- _ACTIVITY_
Every record below is to be repeated exactly, with the pictures left out.

[Stored data]

■ ■ ■ ■

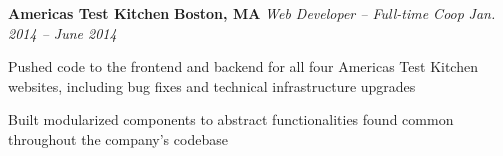 \item
\headerrow
{\textbf{Americas Test Kitchen}}
{\textbf{Boston, MA}}
\headerrow
{\emph{Web Developer -- Full-time Coop}}
{\emph{Jan. 2014 -- June 2014}}
\begin{itemize*}
    \item Pushed code to the frontend and backend for all four Americas Test
    Kitchen websites, including bug fixes and technical infrastructure
    upgrades
    \item Built modularized components to abstract functionalities found common
    throughout the company's codebase
\end{itemize*}

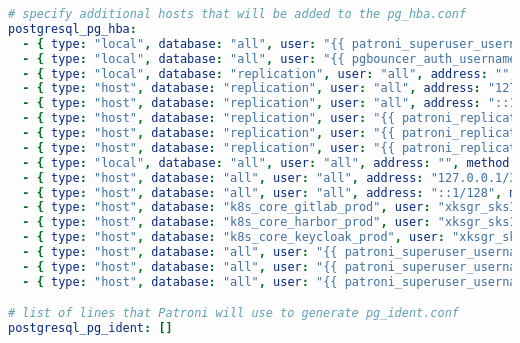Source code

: \begin{flushleft}
\begin{lstlisting}[language=yaml, caption=Testsystem - Deployment - main.yml,captionpos=b,label={lst:testsystem-deployment-main.yml},breaklines=true]
# specify additional hosts that will be added to the pg_hba.conf
postgresql_pg_hba:
  - { type: "local", database: "all", user: "{{ patroni_superuser_username }}", address: "", method: "trust" }
  - { type: "local", database: "all", user: "{{ pgbouncer_auth_username }}", address: "", method: "trust" } # required for pgbouncer auth_user
  - { type: "local", database: "replication", user: "all", address: "", method: "trust" }
  - { type: "host", database: "replication", user: "all", address: "127.0.0.1/32", method: "trust" }
  - { type: "host", database: "replication", user: "all", address: "::1/128", method: "trust" }
  - { type: "host", database: "replication", user: "{{ patroni_replication_username }}", address: "10.0.22.173/24", method: "{{ postgresql_password_encryption_algorithm }}" }
  - { type: "host", database: "replication", user: "{{ patroni_replication_username }}", address: "10.0.22.174/24", method: "{{ postgresql_password_encryption_algorithm }}" }
  - { type: "host", database: "replication", user: "{{ patroni_replication_username }}", address: "10.0.22.175/24", method: "{{ postgresql_password_encryption_algorithm }}" }
  - { type: "local", database: "all", user: "all", address: "", method: "{{ postgresql_password_encryption_algorithm }}" }
  - { type: "host", database: "all", user: "all", address: "127.0.0.1/32", method: "{{ postgresql_password_encryption_algorithm }}" }
  - { type: "host", database: "all", user: "all", address: "::1/128", method: "{{ postgresql_password_encryption_algorithm }}" }
  - { type: "host", database: "k8s_core_gitlab_prod", user: "xksgr_sks1160_gitlab", address: "10.0.20.88/24", method: "{{ postgresql_password_encryption_algorithm }}" }
  - { type: "host", database: "k8s_core_harbor_prod", user: "xksgr_sks1172_harbor", address: "10.0.20.92/24", method: "{{ postgresql_password_encryption_algorithm }}" }
  - { type: "host", database: "k8s_core_keycloak_prod", user: "xksgr_sks1195_kcsso", address: "10.0.20.98/24", method: "{{ postgresql_password_encryption_algorithm }}" }
  - { type: "host", database: "all", user: "{{ patroni_superuser_username }}", address: "10.0.20.63/24", method: "{{ postgresql_password_encryption_algorithm }}" }
  - { type: "host", database: "all", user: "{{ patroni_superuser_username }}", address: "10.0.20.43/24", method: "{{ postgresql_password_encryption_algorithm }}" }
  - { type: "host", database: "all", user: "{{ patroni_superuser_username }}", address: "10.0.20.77/24", method: "{{ postgresql_password_encryption_algorithm }}" }

# list of lines that Patroni will use to generate pg_ident.conf
postgresql_pg_ident: []


\end{lstlisting}
\end{flushleft}
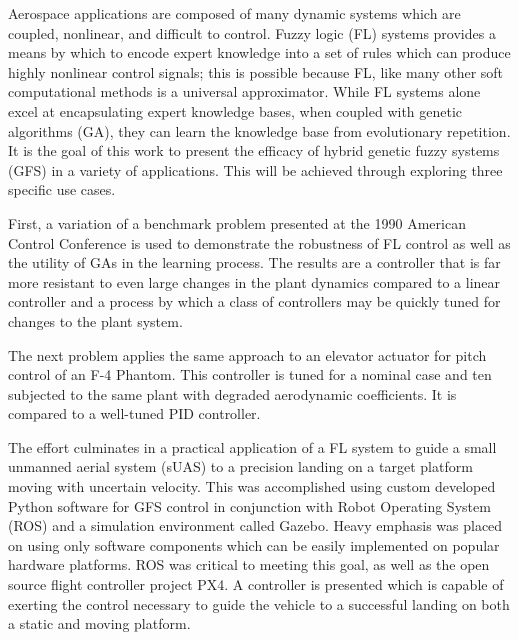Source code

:Aerospace applications are composed of many dynamic systems which are coupled, nonlinear, and difficult to
control. Fuzzy logic (FL) systems  provides a means by which to encode expert knowledge into a set of rules
which can produce highly nonlinear control signals; this is possible because FL, like many other soft
computational methods is a universal approximator. While FL systems alone excel at encapsulating expert
knowledge bases, when coupled with genetic algorithms (GA), they can learn the knowledge base from
evolutionary repetition. It is the goal of this work to present the efficacy of hybrid genetic fuzzy systems
(GFS) in a variety of applications. This will be achieved through exploring three specific use cases.

First, a variation of a benchmark problem presented at the 1990 American Control Conference is used to
demonstrate the robustness of FL control as well as the utility of GAs in the learning process. The results
are a controller that is far more resistant to even large changes in the plant dynamics compared to a linear
controller and a process by which a class of controllers may be quickly tuned for changes to the plant system.

The next problem applies the same approach to an elevator actuator for pitch control of an F-4 Phantom. This
controller is tuned for a nominal case and ten subjected to the same plant with degraded aerodynamic
coefficients. It is compared to a well-tuned PID controller.

The effort culminates in a practical application of a FL system to guide a small unmanned aerial system (sUAS)
to a precision landing on a target platform moving with uncertain velocity. This was accomplished using
custom developed Python software for GFS control in conjunction with Robot Operating System (ROS) and a
simulation environment called Gazebo. Heavy emphasis was placed on using only software components which can be
easily implemented on popular hardware platforms. ROS was critical to meeting this goal, as well as the open
source flight controller project PX4. A controller is presented which is capable of exerting the control
necessary to guide the vehicle to a successful landing on both a static and moving platform.
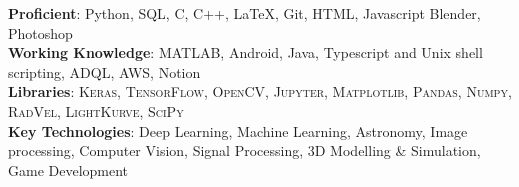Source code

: \documentclass[11pt]{res} %
\newcommand{\titlegap}{5pt} %
\newcommand{\censectgap}{-.05in}
\begin{document}
\begin{resume}
\textbf{Proficient}: Python, SQL, C, C++, \LaTeX, Git, HTML, Javascript Blender, Photoshop \vspace{0.05in}\\
\textbf{Working Knowledge}: MATLAB, Android, Java, Typescript and Unix shell scripting, ADQL, AWS, Notion
\vspace{0.05in}\\
\textbf{Libraries}: \textsc{Keras, TensorFlow, OpenCV, Jupyter, Matplotlib, Pandas, Numpy, RadVel, LightKurve, SciPy}
\vspace{0.05in}\\
\textbf{Key Technologies}: Deep Learning, Machine Learning, Astronomy, Image processing, Computer Vision, Signal Processing, 3D Modelling \& Simulation, Game Development \\

\vspace{0.1in}
\hline








\end{resume} 
\end{document}

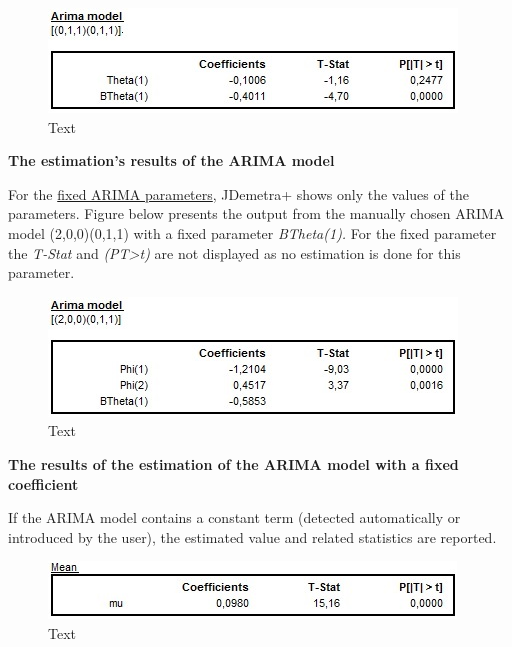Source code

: \documentclass[
  letterpaper,
  DIV=11,
  numbers=noendperiod]{scrreprt}
\begin{document}
\begin{figure}

{\centering \includegraphics{./All_images/image25_RMSB.jpg}

}

\caption{Text}

\end{figure}

\textbf{The estimation's results of the ARIMA model}

For the
\protect\hyperlink{tramo-specification--options-for-manual-identification-of-the-arima-model}{fixed
ARIMA parameters}, JDemetra+ shows only the values of the parameters.
Figure below presents the output from the manually chosen ARIMA model
(2,0,0)(0,1,1) with a fixed parameter \emph{BTheta(1).} For the fixed
parameter the \emph{T-Stat} and
\emph{(P\textbar T\textbar\textgreater t)} are not displayed as no
estimation is done for this parameter.

\begin{figure}

{\centering \includegraphics{./All_images/image26_RMSB.jpg}

}

\caption{Text}

\end{figure}

\textbf{The results of the estimation of the ARIMA model with a fixed
coefficient}

If the ARIMA model contains a constant term (detected automatically or
introduced by the user), the estimated value and related statistics are
reported.

\begin{figure}

{\centering \includegraphics{./All_images/image27_RMSB.jpg}

}

\caption{Text}

\end{figure}
\end{document}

■ ■ ■ ■

- _TASK ANSWER_
 \item
\headerrow
{\textbf{Americas Test Kitchen}}
{\textbf{Boston, MA}}
\headerrow
{\emph{Web Developer -- Full-time Coop}}
{\emph{Jan. 2014 -- June 2014}}
\begin{itemize*}
    \item Pushed code to the frontend and backend for all four Americas Test
    Kitchen websites, including bug fixes and technical infrastructure
    upgrades
    \item Built modularized components to abstract functionalities found common
    throughout the company's codebase
\end{itemize*}

Source code

: \begin{flushleft}
\begin{lstlisting}[language=yaml, caption=Testsystem - Deployment - main.yml,captionpos=b,label={lst:testsystem-deployment-main.yml},breaklines=true]
# specify additional hosts that will be added to the pg_hba.conf
postgresql_pg_hba:
  - { type: "local", database: "all", user: "{{ patroni_superuser_username }}", address: "", method: "trust" }
  - { type: "local", database: "all", user: "{{ pgbouncer_auth_username }}", address: "", method: "trust" } # required for pgbouncer auth_user
  - { type: "local", database: "replication", user: "all", address: "", method: "trust" }
  - { type: "host", database: "replication", user: "all", address: "127.0.0.1/32", method: "trust" }
  - { type: "host", database: "replication", user: "all", address: "::1/128", method: "trust" }
  - { type: "host", database: "replication", user: "{{ patroni_replication_username }}", address: "10.0.22.173/24", method: "{{ postgresql_password_encryption_algorithm }}" }
  - { type: "host", database: "replication", user: "{{ patroni_replication_username }}", address: "10.0.22.174/24", method: "{{ postgresql_password_encryption_algorithm }}" }
  - { type: "host", database: "replication", user: "{{ patroni_replication_username }}", address: "10.0.22.175/24", method: "{{ postgresql_password_encryption_algorithm }}" }
  - { type: "local", database: "all", user: "all", address: "", method: "{{ postgresql_password_encryption_algorithm }}" }
  - { type: "host", database: "all", user: "all", address: "127.0.0.1/32", method: "{{ postgresql_password_encryption_algorithm }}" }
  - { type: "host", database: "all", user: "all", address: "::1/128", method: "{{ postgresql_password_encryption_algorithm }}" }
  - { type: "host", database: "k8s_core_gitlab_prod", user: "xksgr_sks1160_gitlab", address: "10.0.20.88/24", method: "{{ postgresql_password_encryption_algorithm }}" }
  - { type: "host", database: "k8s_core_harbor_prod", user: "xksgr_sks1172_harbor", address: "10.0.20.92/24", method: "{{ postgresql_password_encryption_algorithm }}" }
  - { type: "host", database: "k8s_core_keycloak_prod", user: "xksgr_sks1195_kcsso", address: "10.0.20.98/24", method: "{{ postgresql_password_encryption_algorithm }}" }
  - { type: "host", database: "all", user: "{{ patroni_superuser_username }}", address: "10.0.20.63/24", method: "{{ postgresql_password_encryption_algorithm }}" }
  - { type: "host", database: "all", user: "{{ patroni_superuser_username }}", address: "10.0.20.43/24", method: "{{ postgresql_password_encryption_algorithm }}" }
  - { type: "host", database: "all", user: "{{ patroni_superuser_username }}", address: "10.0.20.77/24", method: "{{ postgresql_password_encryption_algorithm }}" }

# list of lines that Patroni will use to generate pg_ident.conf
postgresql_pg_ident: []


\end{lstlisting}
\end{flushleft}
Source code

:Aerospace applications are composed of many dynamic systems which are coupled, nonlinear, and difficult to
control. Fuzzy logic (FL) systems  provides a means by which to encode expert knowledge into a set of rules
which can produce highly nonlinear control signals; this is possible because FL, like many other soft
computational methods is a universal approximator. While FL systems alone excel at encapsulating expert
knowledge bases, when coupled with genetic algorithms (GA), they can learn the knowledge base from
evolutionary repetition. It is the goal of this work to present the efficacy of hybrid genetic fuzzy systems
(GFS) in a variety of applications. This will be achieved through exploring three specific use cases.

First, a variation of a benchmark problem presented at the 1990 American Control Conference is used to
demonstrate the robustness of FL control as well as the utility of GAs in the learning process. The results
are a controller that is far more resistant to even large changes in the plant dynamics compared to a linear
controller and a process by which a class of controllers may be quickly tuned for changes to the plant system.

The next problem applies the same approach to an elevator actuator for pitch control of an F-4 Phantom. This
controller is tuned for a nominal case and ten subjected to the same plant with degraded aerodynamic
coefficients. It is compared to a well-tuned PID controller.

The effort culminates in a practical application of a FL system to guide a small unmanned aerial system (sUAS)
to a precision landing on a target platform moving with uncertain velocity. This was accomplished using
custom developed Python software for GFS control in conjunction with Robot Operating System (ROS) and a
simulation environment called Gazebo. Heavy emphasis was placed on using only software components which can be
easily implemented on popular hardware platforms. ROS was critical to meeting this goal, as well as the open
source flight controller project PX4. A controller is presented which is capable of exerting the control
necessary to guide the vehicle to a successful landing on both a static and moving platform.
Source code

: \documentclass[11pt]{res} %
\newcommand{\titlegap}{5pt} %
\newcommand{\censectgap}{-.05in}
\begin{document}
\begin{resume}
\textbf{Proficient}: Python, SQL, C, C++, \LaTeX, Git, HTML, Javascript Blender, Photoshop \vspace{0.05in}\\
\textbf{Working Knowledge}: MATLAB, Android, Java, Typescript and Unix shell scripting, ADQL, AWS, Notion
\vspace{0.05in}\\
\textbf{Libraries}: \textsc{Keras, TensorFlow, OpenCV, Jupyter, Matplotlib, Pandas, Numpy, RadVel, LightKurve, SciPy}
\vspace{0.05in}\\
\textbf{Key Technologies}: Deep Learning, Machine Learning, Astronomy, Image processing, Computer Vision, Signal Processing, 3D Modelling \& Simulation, Game Development \\

\vspace{0.1in}
\hline








\end{resume} 
\end{document}

Source code

: \documentclass[
  letterpaper,
  DIV=11,
  numbers=noendperiod]{scrreprt}
\begin{document}
\begin{figure}

{\centering \includegraphics{./All_images/image25_RMSB.jpg}

}

\caption{Text}

\end{figure}

\textbf{The estimation's results of the ARIMA model}

For the
\protect\hyperlink{tramo-specification--options-for-manual-identification-of-the-arima-model}{fixed
ARIMA parameters}, JDemetra+ shows only the values of the parameters.
Figure below presents the output from the manually chosen ARIMA model
(2,0,0)(0,1,1) with a fixed parameter \emph{BTheta(1).} For the fixed
parameter the \emph{T-Stat} and
\emph{(P\textbar T\textbar\textgreater t)} are not displayed as no
estimation is done for this parameter.

\begin{figure}

{\centering \includegraphics{./All_images/image26_RMSB.jpg}

}

\caption{Text}

\end{figure}

\textbf{The results of the estimation of the ARIMA model with a fixed
coefficient}

If the ARIMA model contains a constant term (detected automatically or
introduced by the user), the estimated value and related statistics are
reported.

\begin{figure}

{\centering \includegraphics{./All_images/image27_RMSB.jpg}

}

\caption{Text}

\end{figure}
\end{document}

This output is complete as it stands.